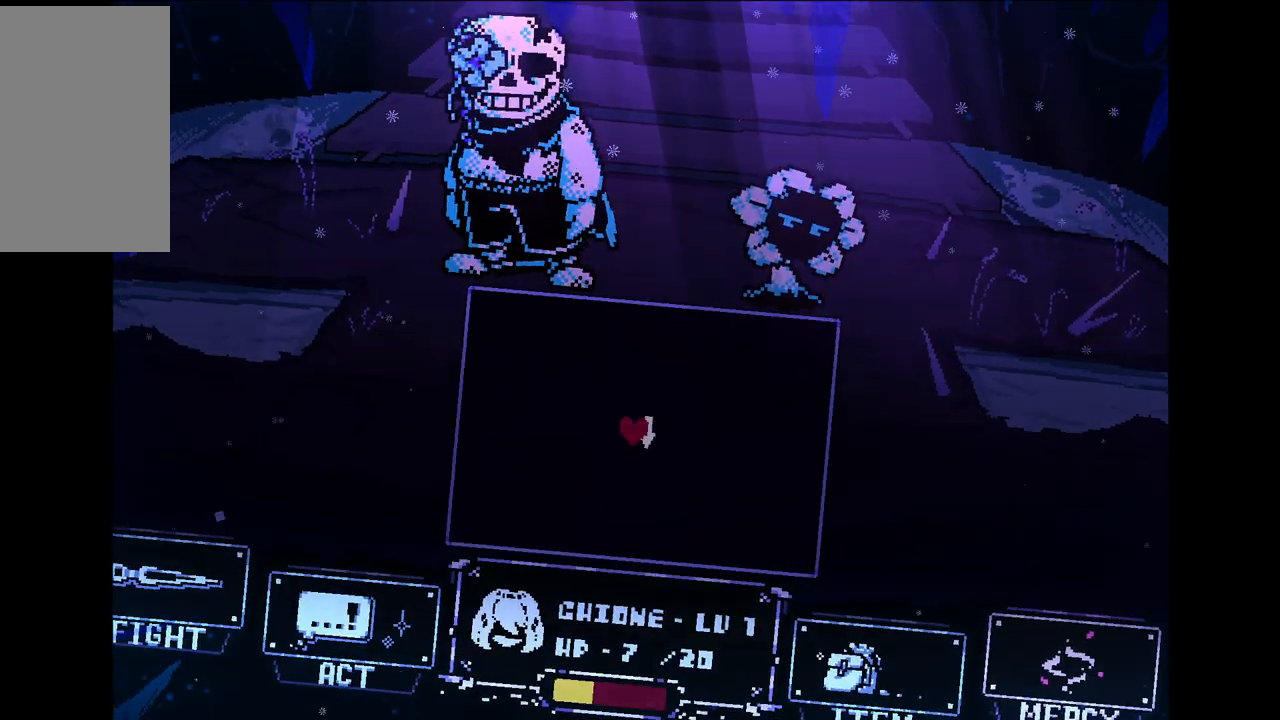
{"keys": [], "events": [[350, "right", "down"], [433, "right", "up"]]}
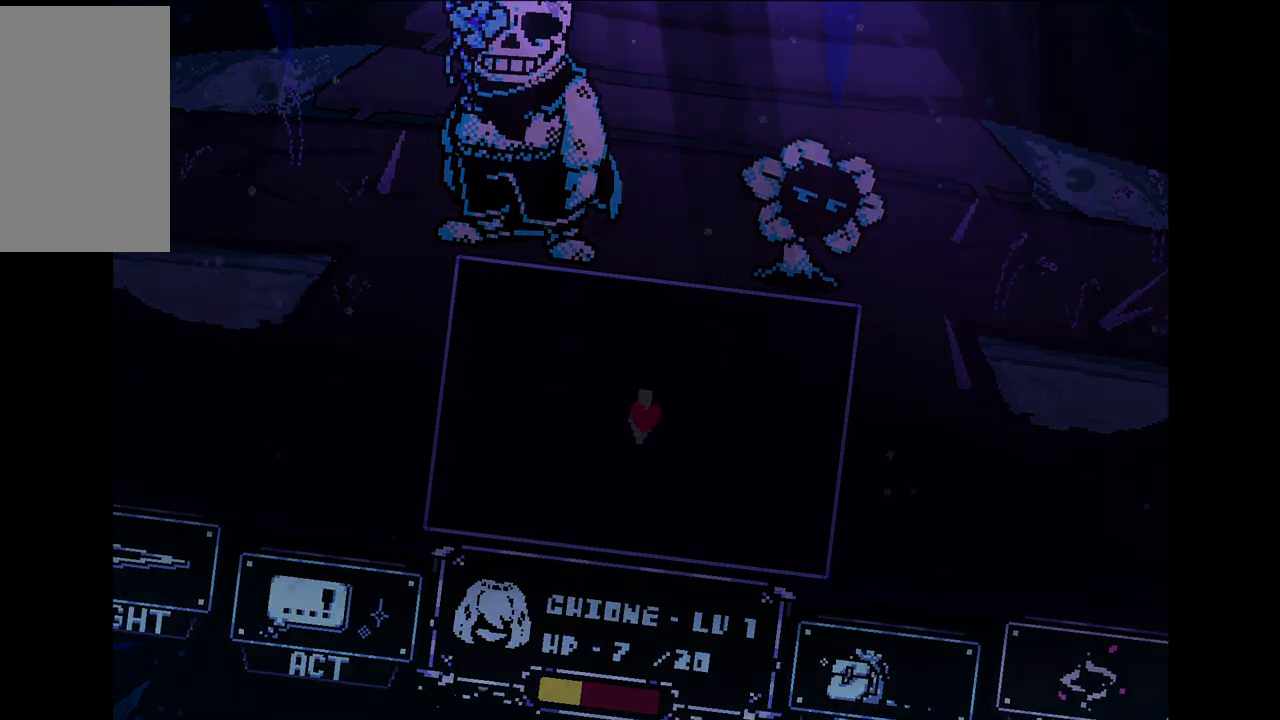
{"keys": [], "events": []}
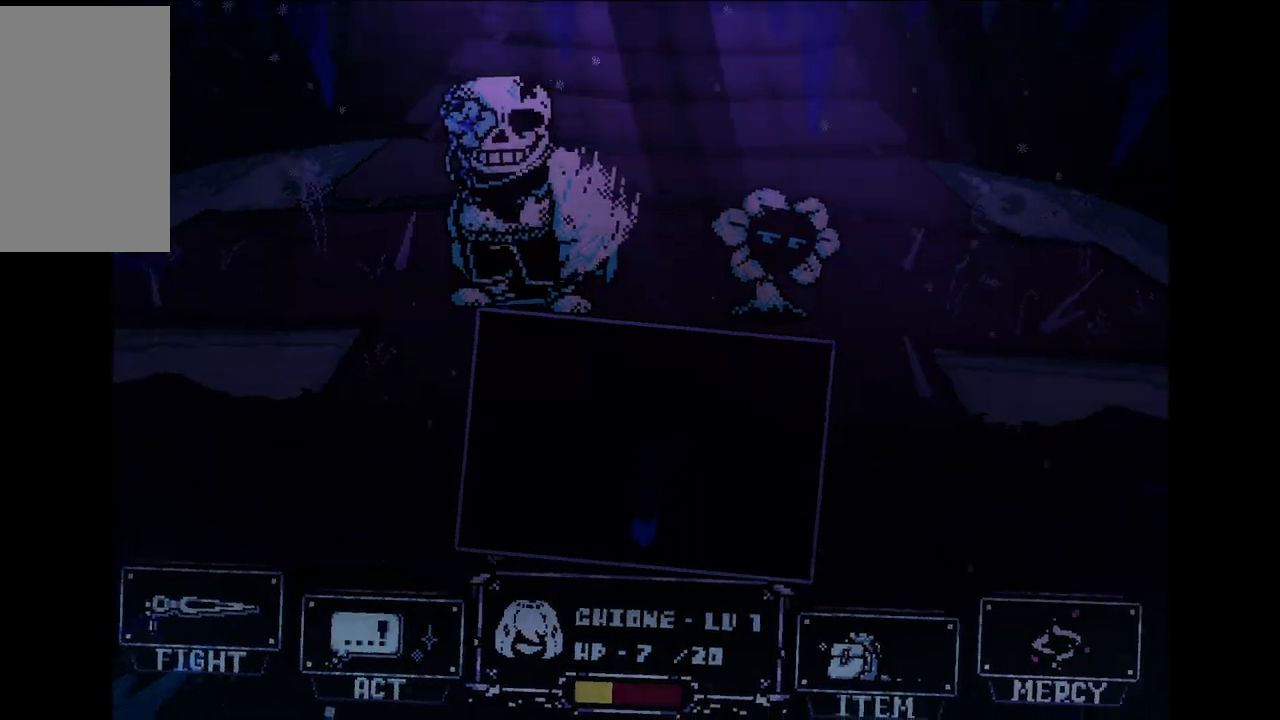
{"keys": ["up"], "events": [[133, "up", "down"]]}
════════
Copy each line in the data that holds the word "down".

- **Answer area**:
{"keys": [], "events": [[350, "right", "down"], [433, "right", "up"]]}
{"keys": ["up"], "events": [[133, "up", "down"]]}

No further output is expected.